JETS has posted its best week in months — up 14% — and for the first time since the squeeze episode began, the positioning data is moving in the same direction as the price.
Short interest has fallen again. At 43.7% of free float, it remains extraordinarily high by any standard. But the direction matters: short shares dropped from roughly 12.9 million on May 19 to 12.0 million by May 26, a 7% decline over the week. That continues the broader unwind from the mid-May peak of 16.6 million shares, when bears were maximally positioned. Two consecutive weeks of covering now leave short interest at its lowest level in six weeks — still crowded, but measurably less so than it was.

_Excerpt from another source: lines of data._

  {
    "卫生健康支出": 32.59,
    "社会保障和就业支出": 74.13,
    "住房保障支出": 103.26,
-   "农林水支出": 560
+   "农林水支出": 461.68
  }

The borrow market has loosened in step. Availability has climbed back to 53.2% — roughly one share available for every two already lent out — a sharp recovery from last week's near-zero readings, when availability briefly touched 5.9% on May 19. Cost to borrow has eased alongside that, pulling back to 6.8% APR from over 8% earlier in the month. The borrow market is no longer in crisis mode. It is back to the range it occupied in late April, which was tight but manageable. Bears who held through the squeeze are paying less to stay in the trade than they were a week ago.

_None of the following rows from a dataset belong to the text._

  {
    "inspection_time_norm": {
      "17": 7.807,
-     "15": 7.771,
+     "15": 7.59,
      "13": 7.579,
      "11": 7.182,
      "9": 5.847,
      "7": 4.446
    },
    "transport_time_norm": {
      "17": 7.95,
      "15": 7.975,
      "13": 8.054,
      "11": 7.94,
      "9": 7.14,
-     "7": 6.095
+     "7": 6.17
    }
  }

Options have completed a dramatic shift that was already underway when the last note published. The put/call ratio has fallen to 2.08 — the lowest reading in the entire 30-day history shown, and more than two standard deviations below the 20-day mean of 3.16. For most of April and the first half of May, the PCR sat stubbornly above 3.0, reflecting persistent demand for downside protection. That regime has reversed sharply. Call buyers now dominate flow at a level not seen in this data set. The 52-week high on the PCR was 3.81 just two weeks ago on May 14; the current reading is the mirror image of that defensive peak.
What has changed since the previous notes is that the three signals — price, positioning, and options — are now aligned rather than contradictory. The earlier "squeeze paradox" described a situation where short interest fell but borrow tightened and the cost to borrow rose. That divergence has resolved. Short interest is lower, borrow is looser, and options traders have abandoned the hedging posture they held for weeks. The ORTEX short score remains elevated at 71.9, edging down from 72.9 a fortnight ago — a reading consistent with continued bearish structural positioning, even as the acute pressure has eased. Bears are still in the trade. They are simply less squeezed than they were.
The question the data now poses is whether the covering wave has further to run, or whether shorts at 43.7% of float represent a floor. Availability at 53% leaves room for new short positions to be established — unlike two weeks ago, the borrow market is not a barrier. What to watch is whether short interest stabilises at current levels or continues its decline toward the 11–12 million share range last seen in mid-April, and whether the PCR, now at a 30-day low, holds below 2.5 or mean-reverts as call buyers take profits on the week's gains.